Another installment of the Feminist Tea Talk series, hosted by the Women, Gender and Sexuality Studies (WGSS) program, was held on Friday, Nov. 7, in the Tredway Library. During the talk, presenters shared a lecture on ideas they’ve been researching and opened up space to discussion.
In the past, the usual format for the series has been a lecture, but art professor V Phipps took a different approach: A creative workshop.
The event, titled “Life Force: A Speculative Design Workshop,” was Phipps’ second Tea Talk. The workshop also served as a preview of Phipps’ upcoming fall 2026 class, WGSS 270: Queer Art.
“[A goal for participants] is to think about the questions we ask and ask different ones, because, when we ask different questions, we actually might change the world,” Phipps said.
The workshop began with a brief overview of the concepts of speculative design and design fiction. Speculative design asks how likely it is that a design could happen in the future based on the present. Design fiction is about blending fact and fiction when designing something.
The focus of the workshop participants’ designs was on how AI and machines could support peacekeeping. Participants were prompted to think of what they liked and what holds society back. Combining their own likes with a partner’s problem, participants had fifteen minutes to create a machine design that could change the world.
Some of the ideas that participants came up with were a mechanical whale that eats microplastics, goggles that help those with dyslexia read and a flower that blooms when it hears lies.
One participant, junior WGSS major Katie West, created Movie Goggles.

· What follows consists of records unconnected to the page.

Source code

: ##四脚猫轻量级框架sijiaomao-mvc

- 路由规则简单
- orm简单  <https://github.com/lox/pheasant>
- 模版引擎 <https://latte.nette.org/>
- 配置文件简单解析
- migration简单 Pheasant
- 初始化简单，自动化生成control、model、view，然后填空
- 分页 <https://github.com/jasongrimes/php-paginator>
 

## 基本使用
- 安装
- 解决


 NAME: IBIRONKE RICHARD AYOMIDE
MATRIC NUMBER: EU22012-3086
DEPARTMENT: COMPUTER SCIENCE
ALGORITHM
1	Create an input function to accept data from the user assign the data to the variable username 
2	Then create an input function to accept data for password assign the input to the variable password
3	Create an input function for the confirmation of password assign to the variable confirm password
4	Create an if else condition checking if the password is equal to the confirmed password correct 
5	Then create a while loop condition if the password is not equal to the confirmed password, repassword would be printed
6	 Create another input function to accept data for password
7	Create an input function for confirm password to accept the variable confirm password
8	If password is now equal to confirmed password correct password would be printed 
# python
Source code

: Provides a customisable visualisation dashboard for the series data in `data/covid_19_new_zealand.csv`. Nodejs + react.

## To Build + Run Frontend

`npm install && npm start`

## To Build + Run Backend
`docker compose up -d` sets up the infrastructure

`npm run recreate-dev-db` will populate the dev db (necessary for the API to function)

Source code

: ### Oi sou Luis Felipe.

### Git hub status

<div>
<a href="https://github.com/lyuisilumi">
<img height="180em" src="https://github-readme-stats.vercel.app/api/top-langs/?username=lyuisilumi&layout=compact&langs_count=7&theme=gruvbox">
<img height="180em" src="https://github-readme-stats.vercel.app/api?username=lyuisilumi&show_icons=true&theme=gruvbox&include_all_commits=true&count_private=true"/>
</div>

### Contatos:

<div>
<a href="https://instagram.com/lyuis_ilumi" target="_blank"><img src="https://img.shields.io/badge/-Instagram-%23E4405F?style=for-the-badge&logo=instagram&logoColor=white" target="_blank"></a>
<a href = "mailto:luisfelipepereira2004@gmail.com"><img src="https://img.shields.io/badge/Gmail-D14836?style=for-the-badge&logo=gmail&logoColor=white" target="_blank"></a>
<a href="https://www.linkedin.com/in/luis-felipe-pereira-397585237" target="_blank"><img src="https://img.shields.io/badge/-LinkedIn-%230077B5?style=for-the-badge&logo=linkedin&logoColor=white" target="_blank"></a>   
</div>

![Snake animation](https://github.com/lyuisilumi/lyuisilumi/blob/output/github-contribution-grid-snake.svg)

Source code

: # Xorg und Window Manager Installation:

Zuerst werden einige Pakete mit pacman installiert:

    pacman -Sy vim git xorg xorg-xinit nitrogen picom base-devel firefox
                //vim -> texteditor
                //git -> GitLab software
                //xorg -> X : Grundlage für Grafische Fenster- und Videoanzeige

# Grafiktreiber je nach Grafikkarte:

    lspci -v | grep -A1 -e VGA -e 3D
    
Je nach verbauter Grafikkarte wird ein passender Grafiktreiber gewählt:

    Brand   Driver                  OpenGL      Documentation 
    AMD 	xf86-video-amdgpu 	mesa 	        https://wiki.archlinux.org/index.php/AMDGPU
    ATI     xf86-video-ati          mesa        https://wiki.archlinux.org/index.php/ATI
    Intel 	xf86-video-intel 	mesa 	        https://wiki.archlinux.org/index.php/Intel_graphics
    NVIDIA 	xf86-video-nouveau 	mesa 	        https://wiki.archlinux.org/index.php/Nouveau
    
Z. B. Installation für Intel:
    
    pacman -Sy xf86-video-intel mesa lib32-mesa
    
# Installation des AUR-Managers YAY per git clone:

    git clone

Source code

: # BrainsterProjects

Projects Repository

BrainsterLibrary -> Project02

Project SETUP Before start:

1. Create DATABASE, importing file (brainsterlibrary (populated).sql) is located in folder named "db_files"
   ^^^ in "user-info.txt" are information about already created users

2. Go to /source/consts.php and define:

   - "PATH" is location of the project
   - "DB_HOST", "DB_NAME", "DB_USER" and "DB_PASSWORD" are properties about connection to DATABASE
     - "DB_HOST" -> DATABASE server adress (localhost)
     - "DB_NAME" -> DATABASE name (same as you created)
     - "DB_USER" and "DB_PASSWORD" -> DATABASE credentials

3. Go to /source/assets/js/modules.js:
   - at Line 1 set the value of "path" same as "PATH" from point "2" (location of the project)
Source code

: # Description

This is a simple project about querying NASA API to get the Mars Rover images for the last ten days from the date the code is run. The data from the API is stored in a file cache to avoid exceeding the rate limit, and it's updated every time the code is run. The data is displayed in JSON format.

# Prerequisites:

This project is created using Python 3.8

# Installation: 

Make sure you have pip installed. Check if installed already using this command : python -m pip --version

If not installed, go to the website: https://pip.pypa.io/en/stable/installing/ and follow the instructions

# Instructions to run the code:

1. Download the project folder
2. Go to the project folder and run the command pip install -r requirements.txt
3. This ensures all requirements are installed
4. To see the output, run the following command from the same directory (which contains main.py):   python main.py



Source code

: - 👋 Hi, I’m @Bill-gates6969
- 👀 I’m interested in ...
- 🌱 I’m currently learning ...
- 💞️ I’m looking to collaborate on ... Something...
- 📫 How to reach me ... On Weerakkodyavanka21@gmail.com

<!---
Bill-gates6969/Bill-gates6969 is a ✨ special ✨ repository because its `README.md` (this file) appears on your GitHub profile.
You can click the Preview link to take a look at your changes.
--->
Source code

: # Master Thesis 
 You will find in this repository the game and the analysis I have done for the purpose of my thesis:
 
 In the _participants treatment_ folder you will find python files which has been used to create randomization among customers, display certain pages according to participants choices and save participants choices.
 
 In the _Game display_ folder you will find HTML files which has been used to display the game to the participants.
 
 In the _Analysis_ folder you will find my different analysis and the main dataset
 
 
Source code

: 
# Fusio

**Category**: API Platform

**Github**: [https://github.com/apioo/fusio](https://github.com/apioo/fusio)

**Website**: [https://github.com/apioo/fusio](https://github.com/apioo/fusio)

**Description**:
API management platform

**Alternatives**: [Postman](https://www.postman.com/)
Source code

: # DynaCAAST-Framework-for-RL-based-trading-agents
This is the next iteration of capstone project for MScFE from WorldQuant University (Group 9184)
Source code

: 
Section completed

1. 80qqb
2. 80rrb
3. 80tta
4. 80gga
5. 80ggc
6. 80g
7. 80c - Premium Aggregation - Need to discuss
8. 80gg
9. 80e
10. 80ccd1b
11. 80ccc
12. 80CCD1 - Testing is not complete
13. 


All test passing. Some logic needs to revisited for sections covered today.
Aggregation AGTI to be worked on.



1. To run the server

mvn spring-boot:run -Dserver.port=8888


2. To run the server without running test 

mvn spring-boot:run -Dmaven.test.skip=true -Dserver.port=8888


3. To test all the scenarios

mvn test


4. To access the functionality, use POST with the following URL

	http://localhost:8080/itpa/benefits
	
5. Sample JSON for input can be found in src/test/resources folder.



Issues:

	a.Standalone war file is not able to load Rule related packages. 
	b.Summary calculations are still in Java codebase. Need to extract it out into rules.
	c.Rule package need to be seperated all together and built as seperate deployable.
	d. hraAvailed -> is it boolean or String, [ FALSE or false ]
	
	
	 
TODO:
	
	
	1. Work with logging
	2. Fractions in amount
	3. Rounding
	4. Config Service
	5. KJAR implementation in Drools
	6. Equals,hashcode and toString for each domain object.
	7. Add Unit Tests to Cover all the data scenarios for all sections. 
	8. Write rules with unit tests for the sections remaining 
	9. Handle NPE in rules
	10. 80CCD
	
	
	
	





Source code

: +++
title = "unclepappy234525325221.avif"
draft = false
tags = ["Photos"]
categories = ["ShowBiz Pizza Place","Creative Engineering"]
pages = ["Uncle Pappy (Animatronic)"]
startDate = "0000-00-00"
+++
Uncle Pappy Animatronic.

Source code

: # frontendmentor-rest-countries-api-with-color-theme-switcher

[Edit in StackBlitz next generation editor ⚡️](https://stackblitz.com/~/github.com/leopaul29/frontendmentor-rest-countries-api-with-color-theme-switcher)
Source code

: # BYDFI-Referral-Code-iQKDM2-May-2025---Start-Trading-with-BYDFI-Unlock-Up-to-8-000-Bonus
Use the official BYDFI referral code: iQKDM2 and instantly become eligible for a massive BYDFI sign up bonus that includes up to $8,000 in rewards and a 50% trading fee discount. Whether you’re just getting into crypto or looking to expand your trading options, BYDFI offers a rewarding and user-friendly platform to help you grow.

By combining her own empathetic nature with the violence of the world, West came up with an idea to bridge the gap between people.
“I made goggles, and what [they] do is show people like police officers or ICE who are trying to perpetuate violence against people, the possible victims’ lives and how rich their lives are,” West said.
Once time was up, each participant presented their idea to the group, and they then discussed where the ideas fit on Bloom’s Pyramid of Taxonomy of Futures, where ideas are possible, plausible, preferable or probable, determining how likely the machine could exist. None of the ideas were found to be impossible with a few tweaks.
While many of the participants were previously involved in the WGSS program, one of the new goals of professor Kiki Kosnick, the program’s head, was to make Tea Talks a space for everyone to learn and explore new ideas, whether they had prior involvement with WGSS or not.
“They’re questions that are inextricable for everyone’s day-to-day lives…I think that when you dive into these topics, it’s my hope that people recognize that they’re part of that conversation, that everyone’s part of the conversation,” Kosnick said.
The final Tea Talk of the semester will be the senior Tea Talk held on Dec. 10 at 6 p.m. in Lindberg 202, where seniors will share what they have learned in the program. The series will then pick back up in the spring.